Assigned task: Rewrite the records below, replacing "absolute pixels" with "pixel units" and leaving everything else as it is.

Records from a data source
__________
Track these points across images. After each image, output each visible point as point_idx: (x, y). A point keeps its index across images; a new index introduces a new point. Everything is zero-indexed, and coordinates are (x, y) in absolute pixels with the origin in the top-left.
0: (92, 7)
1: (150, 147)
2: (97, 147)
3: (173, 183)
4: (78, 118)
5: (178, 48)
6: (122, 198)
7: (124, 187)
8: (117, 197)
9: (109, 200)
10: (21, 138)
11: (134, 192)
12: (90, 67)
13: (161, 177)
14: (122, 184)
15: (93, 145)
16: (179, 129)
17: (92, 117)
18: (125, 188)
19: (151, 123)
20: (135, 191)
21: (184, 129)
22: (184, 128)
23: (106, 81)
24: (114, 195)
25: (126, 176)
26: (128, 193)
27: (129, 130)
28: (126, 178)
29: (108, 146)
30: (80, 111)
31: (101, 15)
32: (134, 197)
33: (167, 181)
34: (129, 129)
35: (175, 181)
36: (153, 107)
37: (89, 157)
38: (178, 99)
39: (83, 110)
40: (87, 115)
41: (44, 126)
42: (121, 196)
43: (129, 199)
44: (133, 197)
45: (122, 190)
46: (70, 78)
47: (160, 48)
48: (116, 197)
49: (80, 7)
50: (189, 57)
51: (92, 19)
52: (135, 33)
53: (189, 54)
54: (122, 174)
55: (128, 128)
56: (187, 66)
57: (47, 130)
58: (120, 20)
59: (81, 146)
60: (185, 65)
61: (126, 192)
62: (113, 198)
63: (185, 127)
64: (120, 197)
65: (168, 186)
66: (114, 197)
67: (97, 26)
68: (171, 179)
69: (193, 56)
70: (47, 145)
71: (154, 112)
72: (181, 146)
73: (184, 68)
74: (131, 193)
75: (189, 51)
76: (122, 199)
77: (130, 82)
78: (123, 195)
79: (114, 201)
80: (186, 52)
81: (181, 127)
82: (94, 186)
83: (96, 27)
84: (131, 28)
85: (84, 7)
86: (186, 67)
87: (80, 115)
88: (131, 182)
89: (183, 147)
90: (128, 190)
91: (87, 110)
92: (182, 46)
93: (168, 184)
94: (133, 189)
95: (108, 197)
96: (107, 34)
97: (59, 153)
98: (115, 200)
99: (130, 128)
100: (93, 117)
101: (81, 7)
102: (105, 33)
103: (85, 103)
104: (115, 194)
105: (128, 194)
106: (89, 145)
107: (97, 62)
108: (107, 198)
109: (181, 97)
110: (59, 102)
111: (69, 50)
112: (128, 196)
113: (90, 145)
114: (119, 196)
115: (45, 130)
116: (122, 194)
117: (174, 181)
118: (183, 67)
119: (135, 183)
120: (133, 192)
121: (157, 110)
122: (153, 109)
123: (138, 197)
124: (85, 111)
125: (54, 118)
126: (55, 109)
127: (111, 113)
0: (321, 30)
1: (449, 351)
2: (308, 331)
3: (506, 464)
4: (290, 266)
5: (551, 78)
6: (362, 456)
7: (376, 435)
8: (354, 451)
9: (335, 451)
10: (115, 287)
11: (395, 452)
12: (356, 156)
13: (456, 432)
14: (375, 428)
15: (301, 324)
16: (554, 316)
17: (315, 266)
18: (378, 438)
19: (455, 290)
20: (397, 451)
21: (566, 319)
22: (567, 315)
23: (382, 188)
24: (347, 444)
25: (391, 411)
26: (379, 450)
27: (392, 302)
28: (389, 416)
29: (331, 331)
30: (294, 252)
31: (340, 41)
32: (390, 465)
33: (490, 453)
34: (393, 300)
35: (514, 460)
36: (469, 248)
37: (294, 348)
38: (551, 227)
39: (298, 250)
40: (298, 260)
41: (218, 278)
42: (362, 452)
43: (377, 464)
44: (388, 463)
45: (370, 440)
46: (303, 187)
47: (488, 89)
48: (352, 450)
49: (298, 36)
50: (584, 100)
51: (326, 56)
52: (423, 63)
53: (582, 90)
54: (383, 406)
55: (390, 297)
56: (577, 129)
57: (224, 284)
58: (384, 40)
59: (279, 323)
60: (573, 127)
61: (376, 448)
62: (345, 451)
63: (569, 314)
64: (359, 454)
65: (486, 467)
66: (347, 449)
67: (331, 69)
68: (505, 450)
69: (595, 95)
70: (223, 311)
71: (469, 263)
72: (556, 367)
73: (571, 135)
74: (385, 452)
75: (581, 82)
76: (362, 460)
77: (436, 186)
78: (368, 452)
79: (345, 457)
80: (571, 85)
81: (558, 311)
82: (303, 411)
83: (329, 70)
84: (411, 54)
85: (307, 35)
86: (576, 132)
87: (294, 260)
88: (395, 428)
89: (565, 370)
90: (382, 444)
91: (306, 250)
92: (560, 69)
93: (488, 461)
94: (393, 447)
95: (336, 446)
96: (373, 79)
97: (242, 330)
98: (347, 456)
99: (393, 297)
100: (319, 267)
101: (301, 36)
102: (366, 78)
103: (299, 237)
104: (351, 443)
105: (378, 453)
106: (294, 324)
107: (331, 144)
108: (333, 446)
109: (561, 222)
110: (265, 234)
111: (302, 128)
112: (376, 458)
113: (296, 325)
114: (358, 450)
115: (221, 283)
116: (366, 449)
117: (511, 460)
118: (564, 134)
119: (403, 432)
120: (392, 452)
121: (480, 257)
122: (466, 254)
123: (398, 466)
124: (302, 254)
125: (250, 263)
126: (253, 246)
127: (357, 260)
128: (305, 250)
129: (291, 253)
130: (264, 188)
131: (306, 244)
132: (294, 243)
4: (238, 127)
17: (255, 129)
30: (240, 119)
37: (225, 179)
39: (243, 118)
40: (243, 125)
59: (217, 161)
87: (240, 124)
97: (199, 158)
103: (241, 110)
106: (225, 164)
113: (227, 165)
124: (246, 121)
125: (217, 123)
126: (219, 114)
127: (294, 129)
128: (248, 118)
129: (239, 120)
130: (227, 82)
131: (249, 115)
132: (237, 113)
__________
Solution to this task:
Track these points across images. After each image, output each visible point as point_idx: (x, y). A point keeps its index across images; a new index introduces a new point. Everything is zero-indexed, and coordinates are (x, y) in pixel units with the origin in the top-left.
0: (92, 7)
1: (150, 147)
2: (97, 147)
3: (173, 183)
4: (78, 118)
5: (178, 48)
6: (122, 198)
7: (124, 187)
8: (117, 197)
9: (109, 200)
10: (21, 138)
11: (134, 192)
12: (90, 67)
13: (161, 177)
14: (122, 184)
15: (93, 145)
16: (179, 129)
17: (92, 117)
18: (125, 188)
19: (151, 123)
20: (135, 191)
21: (184, 129)
22: (184, 128)
23: (106, 81)
24: (114, 195)
25: (126, 176)
26: (128, 193)
27: (129, 130)
28: (126, 178)
29: (108, 146)
30: (80, 111)
31: (101, 15)
32: (134, 197)
33: (167, 181)
34: (129, 129)
35: (175, 181)
36: (153, 107)
37: (89, 157)
38: (178, 99)
39: (83, 110)
40: (87, 115)
41: (44, 126)
42: (121, 196)
43: (129, 199)
44: (133, 197)
45: (122, 190)
46: (70, 78)
47: (160, 48)
48: (116, 197)
49: (80, 7)
50: (189, 57)
51: (92, 19)
52: (135, 33)
53: (189, 54)
54: (122, 174)
55: (128, 128)
56: (187, 66)
57: (47, 130)
58: (120, 20)
59: (81, 146)
60: (185, 65)
61: (126, 192)
62: (113, 198)
63: (185, 127)
64: (120, 197)
65: (168, 186)
66: (114, 197)
67: (97, 26)
68: (171, 179)
69: (193, 56)
70: (47, 145)
71: (154, 112)
72: (181, 146)
73: (184, 68)
74: (131, 193)
75: (189, 51)
76: (122, 199)
77: (130, 82)
78: (123, 195)
79: (114, 201)
80: (186, 52)
81: (181, 127)
82: (94, 186)
83: (96, 27)
84: (131, 28)
85: (84, 7)
86: (186, 67)
87: (80, 115)
88: (131, 182)
89: (183, 147)
90: (128, 190)
91: (87, 110)
92: (182, 46)
93: (168, 184)
94: (133, 189)
95: (108, 197)
96: (107, 34)
97: (59, 153)
98: (115, 200)
99: (130, 128)
100: (93, 117)
101: (81, 7)
102: (105, 33)
103: (85, 103)
104: (115, 194)
105: (128, 194)
106: (89, 145)
107: (97, 62)
108: (107, 198)
109: (181, 97)
110: (59, 102)
111: (69, 50)
112: (128, 196)
113: (90, 145)
114: (119, 196)
115: (45, 130)
116: (122, 194)
117: (174, 181)
118: (183, 67)
119: (135, 183)
120: (133, 192)
121: (157, 110)
122: (153, 109)
123: (138, 197)
124: (85, 111)
125: (54, 118)
126: (55, 109)
127: (111, 113)
0: (321, 30)
1: (449, 351)
2: (308, 331)
3: (506, 464)
4: (290, 266)
5: (551, 78)
6: (362, 456)
7: (376, 435)
8: (354, 451)
9: (335, 451)
10: (115, 287)
11: (395, 452)
12: (356, 156)
13: (456, 432)
14: (375, 428)
15: (301, 324)
16: (554, 316)
17: (315, 266)
18: (378, 438)
19: (455, 290)
20: (397, 451)
21: (566, 319)
22: (567, 315)
23: (382, 188)
24: (347, 444)
25: (391, 411)
26: (379, 450)
27: (392, 302)
28: (389, 416)
29: (331, 331)
30: (294, 252)
31: (340, 41)
32: (390, 465)
33: (490, 453)
34: (393, 300)
35: (514, 460)
36: (469, 248)
37: (294, 348)
38: (551, 227)
39: (298, 250)
40: (298, 260)
41: (218, 278)
42: (362, 452)
43: (377, 464)
44: (388, 463)
45: (370, 440)
46: (303, 187)
47: (488, 89)
48: (352, 450)
49: (298, 36)
50: (584, 100)
51: (326, 56)
52: (423, 63)
53: (582, 90)
54: (383, 406)
55: (390, 297)
56: (577, 129)
57: (224, 284)
58: (384, 40)
59: (279, 323)
60: (573, 127)
61: (376, 448)
62: (345, 451)
63: (569, 314)
64: (359, 454)
65: (486, 467)
66: (347, 449)
67: (331, 69)
68: (505, 450)
69: (595, 95)
70: (223, 311)
71: (469, 263)
72: (556, 367)
73: (571, 135)
74: (385, 452)
75: (581, 82)
76: (362, 460)
77: (436, 186)
78: (368, 452)
79: (345, 457)
80: (571, 85)
81: (558, 311)
82: (303, 411)
83: (329, 70)
84: (411, 54)
85: (307, 35)
86: (576, 132)
87: (294, 260)
88: (395, 428)
89: (565, 370)
90: (382, 444)
91: (306, 250)
92: (560, 69)
93: (488, 461)
94: (393, 447)
95: (336, 446)
96: (373, 79)
97: (242, 330)
98: (347, 456)
99: (393, 297)
100: (319, 267)
101: (301, 36)
102: (366, 78)
103: (299, 237)
104: (351, 443)
105: (378, 453)
106: (294, 324)
107: (331, 144)
108: (333, 446)
109: (561, 222)
110: (265, 234)
111: (302, 128)
112: (376, 458)
113: (296, 325)
114: (358, 450)
115: (221, 283)
116: (366, 449)
117: (511, 460)
118: (564, 134)
119: (403, 432)
120: (392, 452)
121: (480, 257)
122: (466, 254)
123: (398, 466)
124: (302, 254)
125: (250, 263)
126: (253, 246)
127: (357, 260)
128: (305, 250)
129: (291, 253)
130: (264, 188)
131: (306, 244)
132: (294, 243)
4: (238, 127)
17: (255, 129)
30: (240, 119)
37: (225, 179)
39: (243, 118)
40: (243, 125)
59: (217, 161)
87: (240, 124)
97: (199, 158)
103: (241, 110)
106: (225, 164)
113: (227, 165)
124: (246, 121)
125: (217, 123)
126: (219, 114)
127: (294, 129)
128: (248, 118)
129: (239, 120)
130: (227, 82)
131: (249, 115)
132: (237, 113)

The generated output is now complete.